• _EXTRACTED DATA_:
-.-.-

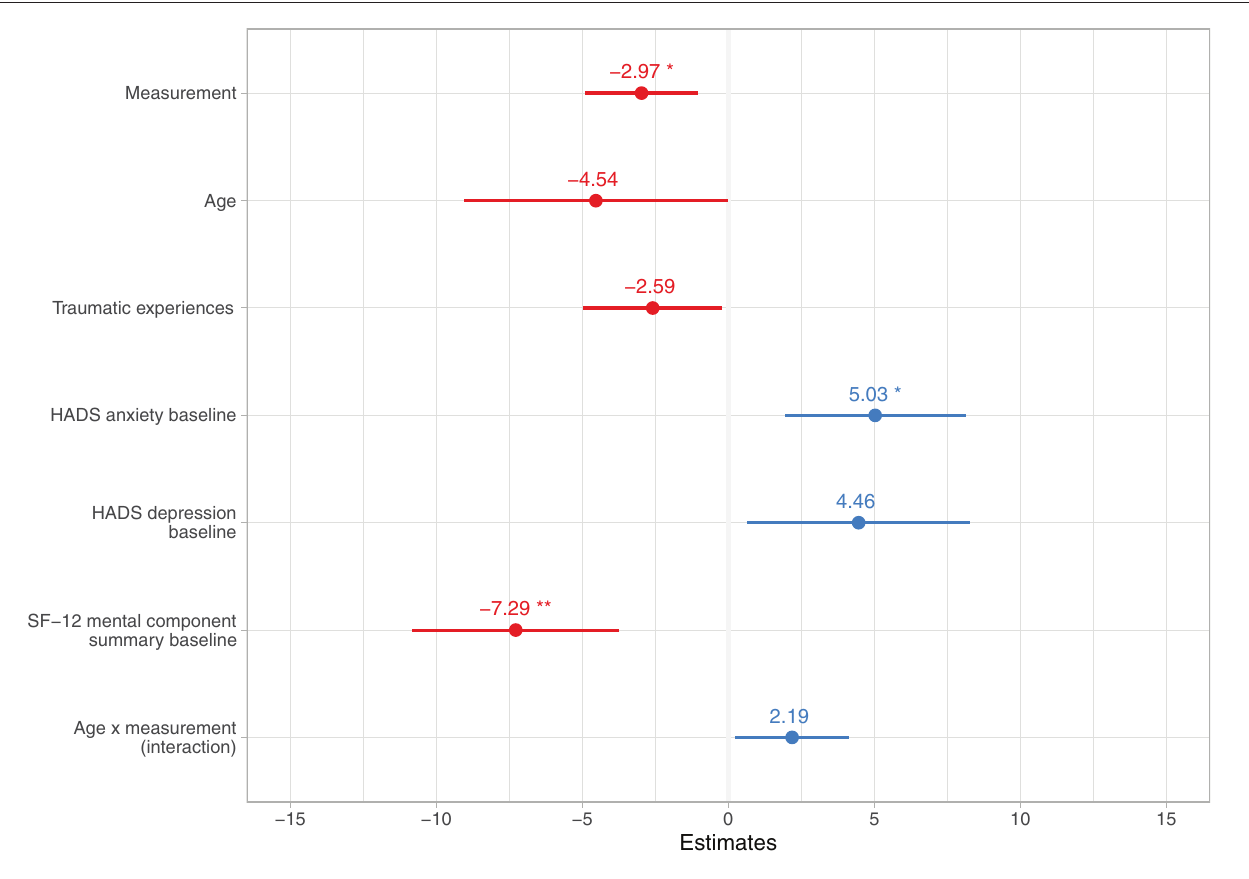
FIGURE 3 | Reduced linear mixed-effects model with stepwise backward elimination for change in Perceived Stress Questionnaire (PSQ-20) scores across baseline, treatment end, and follow-up ( N = 80). Numbers indicate estimated coefficient effects and lines depict 95% confidence intervals. Significance levels are displayed after adjustment for multiple testing with Holm’s method. HADS, Hospital Anxiety and Depression Scale, SF-12, Short Form-12 Health Survey. * p < 0.05; ** p <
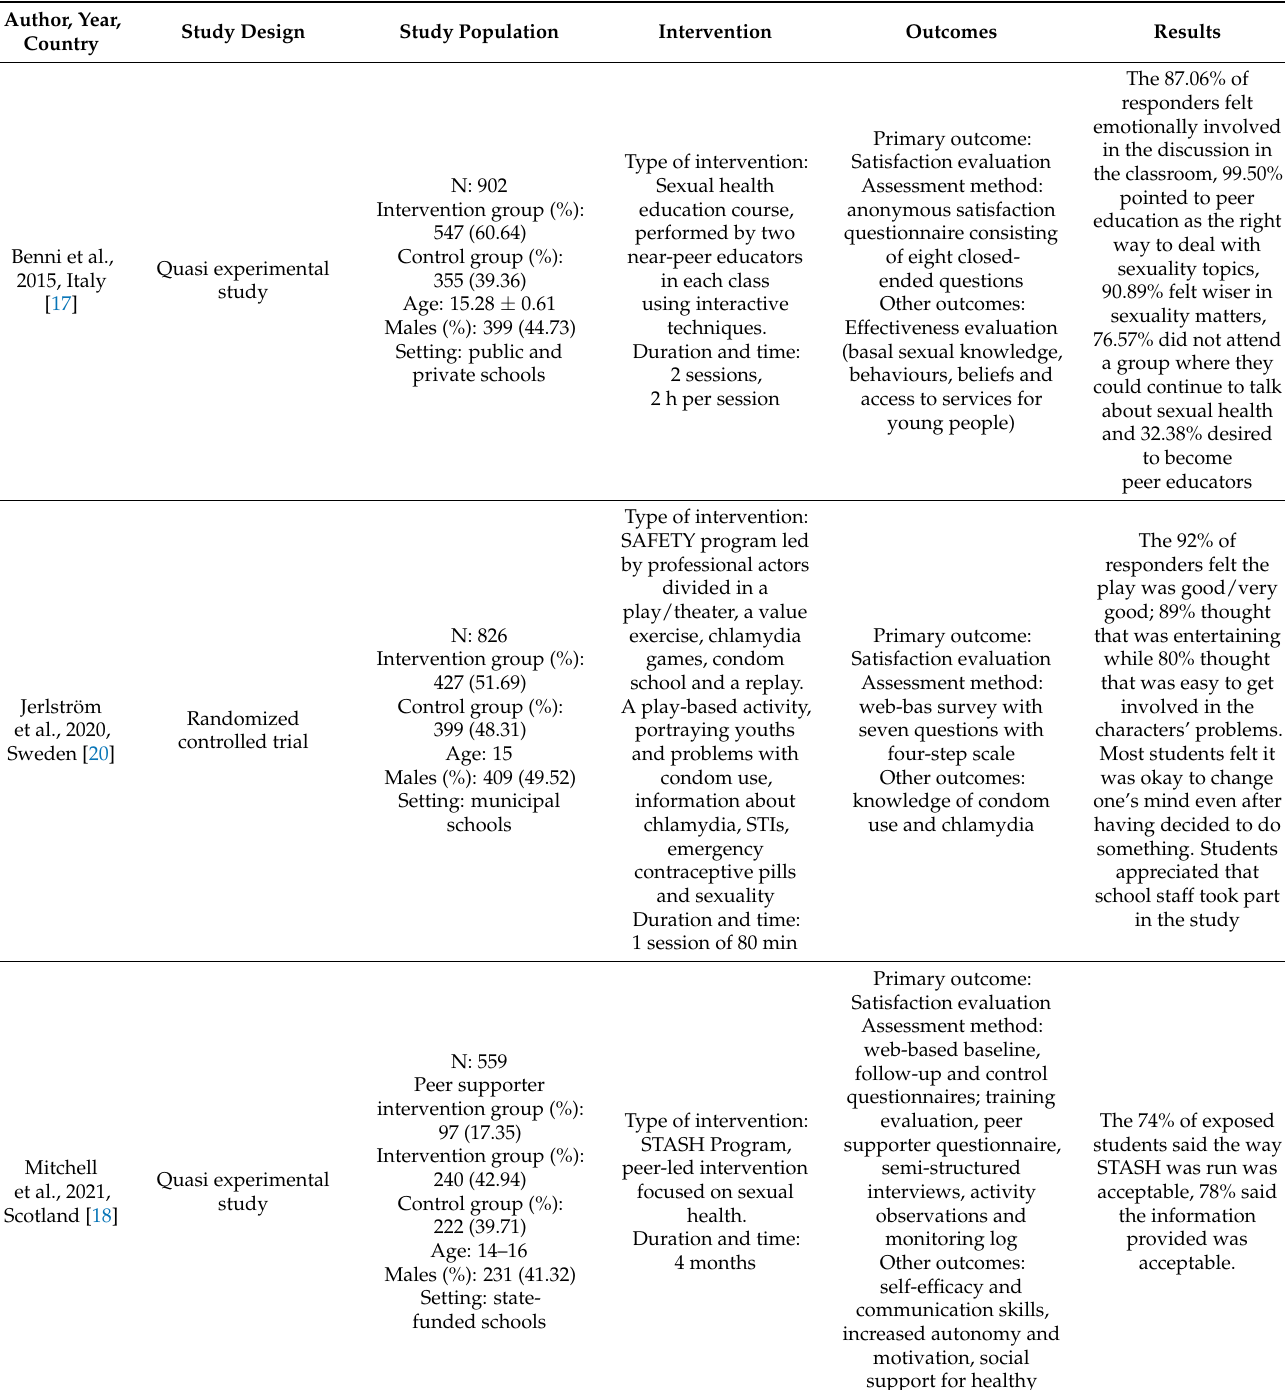
Table 3. Studies included in the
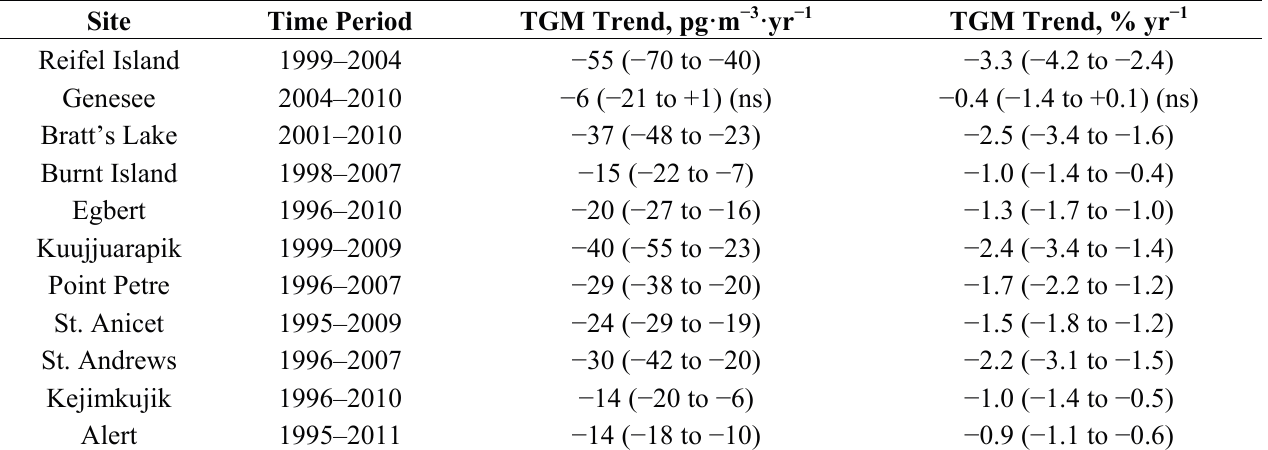
Figure 10. An overall decreasing trend of − 0.055 ng·m − 3 ·yr − 1 or − 55 pg·m − 3 ·yr − 1 was determined at Reifel Island from five years of data. To illustrate the result, the time series of monthly median TGM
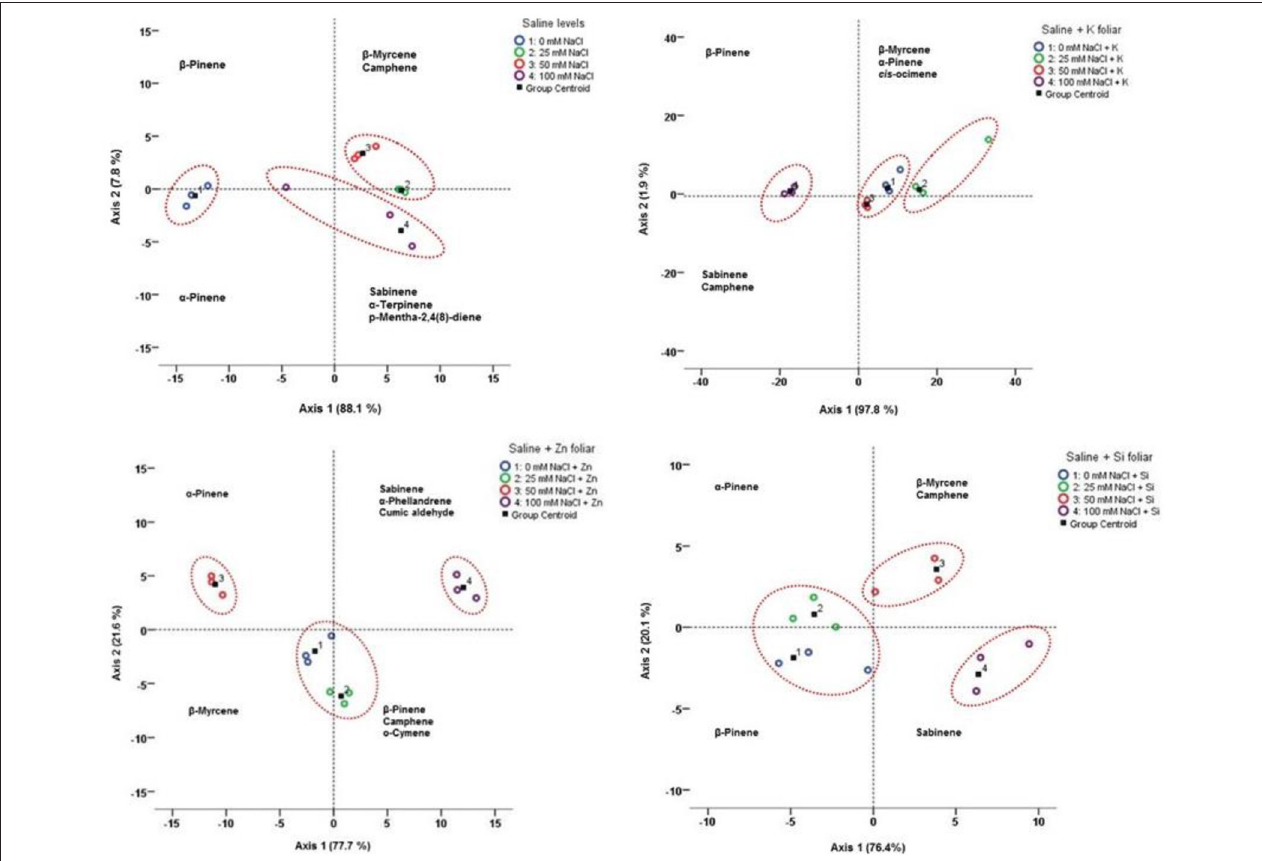
FIGURE 8 | Linear discriminant analysis (LDA) for the lavender essential oil compounds under different saline levels with K, Zn, Si foliar applications. Projection of the average contents of the essential oil compounds onto the first two principal axes ( + and – indicate positive and negative correlations with axes, respectively). Coding numbers referred to mM NaCl + foliar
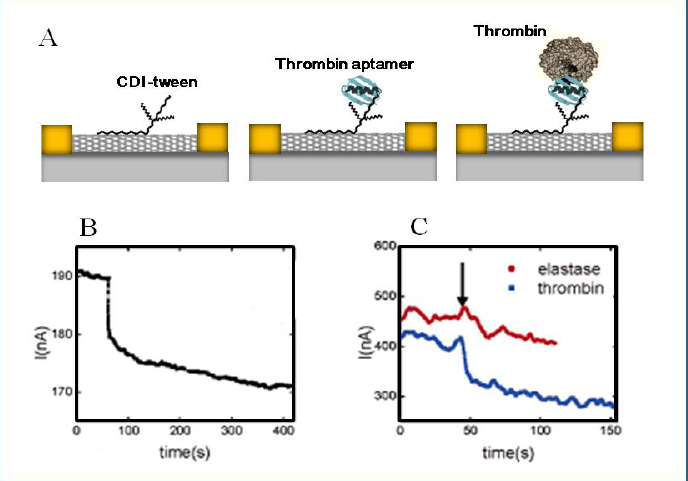
Figure 15. (A) Binding of thrombin on a SWCNT-FET-based aptamer sensor (B) A real- time conductance measurement obtained from the thrombin aptamer immobilized SWCNT-FET. (C) The selectivity of thrombin aptamer immobilized SWCNT-FET. Arrow indicates the point of adding protein solution. Reproduced with permission of ACS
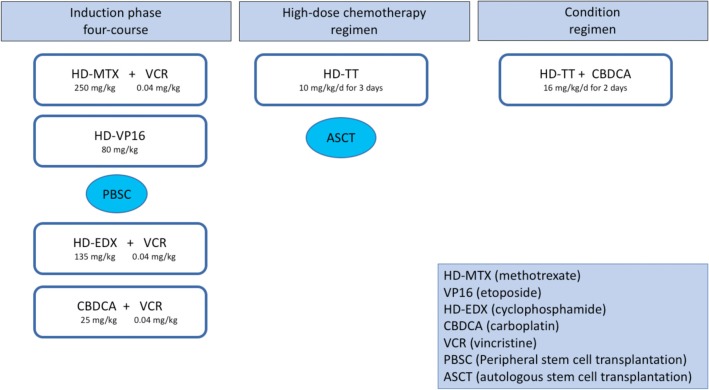
Treatment protocol.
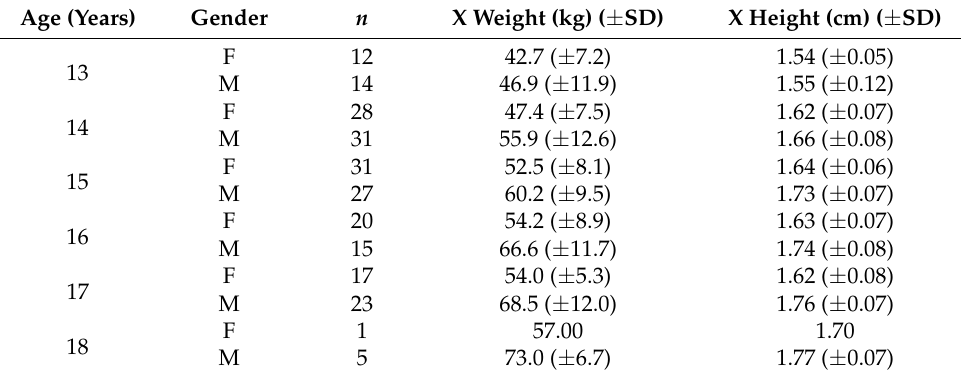
Table 1. Descriptive data of the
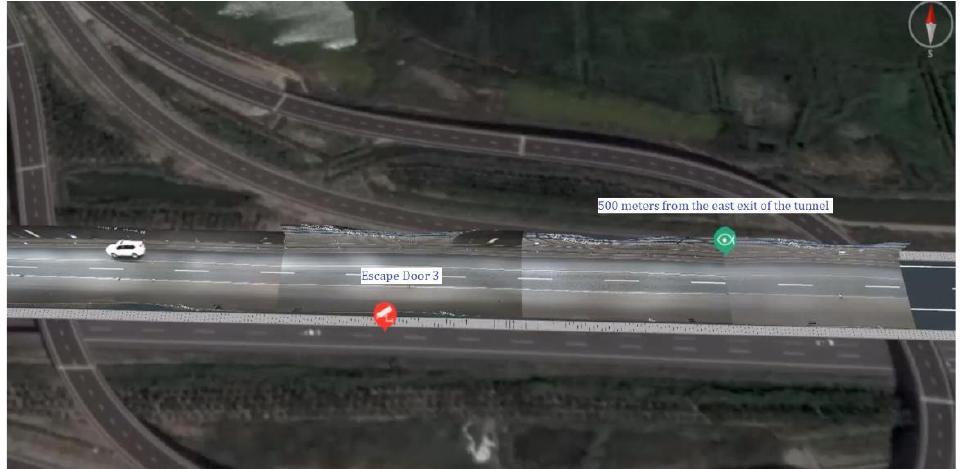
Figure 7. An example of tunnel asset and annotation data aggregation.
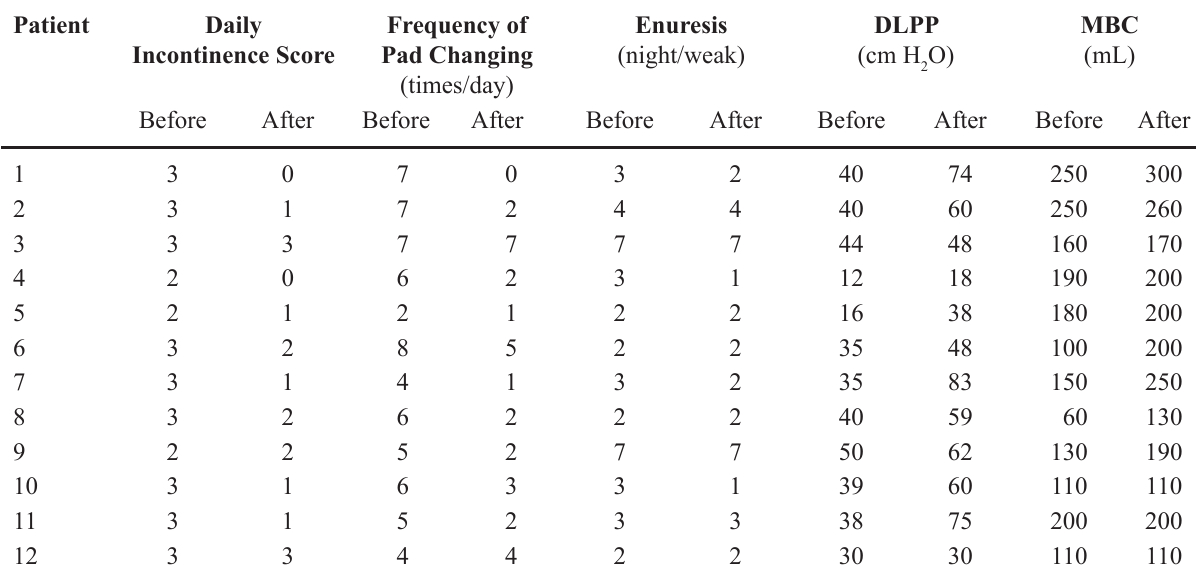
DLPP = detrusor leak point pressure; FES = functional electrical stimulation; MBC = maximal bladder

-.-.-

Output the full listing above exactly, excluding all pictures.

FIGURE 3 | Reduced linear mixed-effects model with stepwise backward elimination for change in Perceived Stress Questionnaire (PSQ-20) scores across baseline, treatment end, and follow-up ( N = 80). Numbers indicate estimated coefficient effects and lines depict 95% confidence intervals. Significance levels are displayed after adjustment for multiple testing with Holm’s method. HADS, Hospital Anxiety and Depression Scale, SF-12, Short Form-12 Health Survey. * p < 0.05; ** p <
Table 3. Studies included in the
Figure 10. An overall decreasing trend of − 0.055 ng·m − 3 ·yr − 1 or − 55 pg·m − 3 ·yr − 1 was determined at Reifel Island from five years of data. To illustrate the result, the time series of monthly median TGM
FIGURE 8 | Linear discriminant analysis (LDA) for the lavender essential oil compounds under different saline levels with K, Zn, Si foliar applications. Projection of the average contents of the essential oil compounds onto the first two principal axes ( + and – indicate positive and negative correlations with axes, respectively). Coding numbers referred to mM NaCl + foliar
Figure 15. (A) Binding of thrombin on a SWCNT-FET-based aptamer sensor (B) A real- time conductance measurement obtained from the thrombin aptamer immobilized SWCNT-FET. (C) The selectivity of thrombin aptamer immobilized SWCNT-FET. Arrow indicates the point of adding protein solution. Reproduced with permission of ACS
Treatment protocol.
Table 1. Descriptive data of the
Figure 7. An example of tunnel asset and annotation data aggregation.
DLPP = detrusor leak point pressure; FES = functional electrical stimulation; MBC = maximal bladder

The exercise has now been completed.